El TEQROO enfrenta críticas por falta de transparencia en la compra de equipo y contratos de arrendamiento, además de una solicitud millonaria sin detalles claros.
Cancún (Marcrix, Noticias).- La administración del Tribunal Electoral de Quintana Roo (TEQROO), encabezada por el magistrado presidente Sergio Avilés Demeneghi, se encuentra en el ojo del huracán debido a la falta de transparencia en el manejo de recursos y la opacidad en la justificación de algunos gastos.
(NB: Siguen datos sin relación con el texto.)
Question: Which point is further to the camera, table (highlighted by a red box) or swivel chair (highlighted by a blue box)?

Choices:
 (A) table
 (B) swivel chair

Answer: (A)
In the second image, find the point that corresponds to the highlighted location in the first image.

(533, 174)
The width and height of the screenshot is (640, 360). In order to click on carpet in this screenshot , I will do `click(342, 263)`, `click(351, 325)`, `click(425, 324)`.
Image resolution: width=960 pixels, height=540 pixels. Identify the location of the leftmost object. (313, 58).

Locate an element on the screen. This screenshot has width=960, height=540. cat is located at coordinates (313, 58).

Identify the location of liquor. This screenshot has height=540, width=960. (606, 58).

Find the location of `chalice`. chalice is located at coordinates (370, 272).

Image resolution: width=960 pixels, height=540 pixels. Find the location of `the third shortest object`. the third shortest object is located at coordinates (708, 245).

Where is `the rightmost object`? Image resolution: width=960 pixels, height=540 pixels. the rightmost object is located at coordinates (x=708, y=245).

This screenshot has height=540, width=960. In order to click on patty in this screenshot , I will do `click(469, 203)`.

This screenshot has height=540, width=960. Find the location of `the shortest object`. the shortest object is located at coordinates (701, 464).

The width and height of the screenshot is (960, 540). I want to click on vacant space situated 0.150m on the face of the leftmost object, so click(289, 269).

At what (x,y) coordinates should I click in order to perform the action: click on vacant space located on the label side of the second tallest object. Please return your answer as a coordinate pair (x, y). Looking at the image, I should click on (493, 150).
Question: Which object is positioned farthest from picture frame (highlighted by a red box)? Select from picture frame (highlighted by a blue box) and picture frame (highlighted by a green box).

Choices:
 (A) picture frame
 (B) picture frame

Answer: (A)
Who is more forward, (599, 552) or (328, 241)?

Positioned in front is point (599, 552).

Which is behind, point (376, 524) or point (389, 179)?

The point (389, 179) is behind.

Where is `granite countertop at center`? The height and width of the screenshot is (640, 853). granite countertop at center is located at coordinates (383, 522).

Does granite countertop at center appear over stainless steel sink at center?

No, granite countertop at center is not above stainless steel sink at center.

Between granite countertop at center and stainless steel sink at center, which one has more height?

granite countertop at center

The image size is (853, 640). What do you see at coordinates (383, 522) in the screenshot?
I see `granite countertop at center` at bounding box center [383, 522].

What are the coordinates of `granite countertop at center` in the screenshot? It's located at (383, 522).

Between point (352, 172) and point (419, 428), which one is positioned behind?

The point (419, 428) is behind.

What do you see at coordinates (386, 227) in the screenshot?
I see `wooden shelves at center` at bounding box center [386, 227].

En particular, ha generado desconfianza la solicitud de casi un millón de pesos para la compra de equipo de cómputo y mobiliario, sin especificar claramente los detalles de los gastos ni el proveedor encargado de la adquisición.
De acuerdo con documentos oficiales, Avilés Demeneghi solicitó 968 mil 774 pesos para modificar la unidad de archivo del Tribunal Electoral y, con ello, mejorar la infraestructura archivística y administrativa.
Sin embargo, la solicitud carece de especificaciones claras sobre las piezas adquiridas. La falta de un contrato formal de compra, así como la ausencia de información sobre la empresa proveedora, han suscitado inquietudes sobre el destino de los fondos públicos.

Además, este no es el primer episodio de irregularidades relacionadas con el manejo de los recursos del TEQROO. En el pasado, el organismo ha sido señalado por no cumplir con las normativas de transparencia y acceso a la información, lo que agrava aún más la situación.
Un caso concreto que resalta estas inconsistencias es el arrendamiento del edificio utilizado como Centro de Capacitación e Investigación Electoral, así como para otros fines administrativos y jurisdiccionales.
Según el Tribunal, el pago anual de alquiler ascendió a más de un millón de pesos, pero en la plataforma de transparencia figuran pagos mensuales que no coinciden con las cifras oficiales, lo que deja una diferencia de 488 mil 340 pesos sin explicación alguna.
Otro documento reveló aún más contradicciones: el contrato de arrendamiento detalla un pago mensual de 15 mil 500 pesos entre enero y febrero, y 16 mil 275 pesos de marzo a diciembre, sumando un total anual de sólo 193 mil 750 pesos. Sin embargo, el pago anual reportado supera el millón de pesos, dejando un faltante de 915 mil 410 pesos sin justificar.
Este tipo de prácticas ha generado un clima de desconfianza entre la ciudadanía, que ve con preocupación cómo los recursos públicos destinados a la gestión electoral y administrativa podrían estar siendo mal manejados.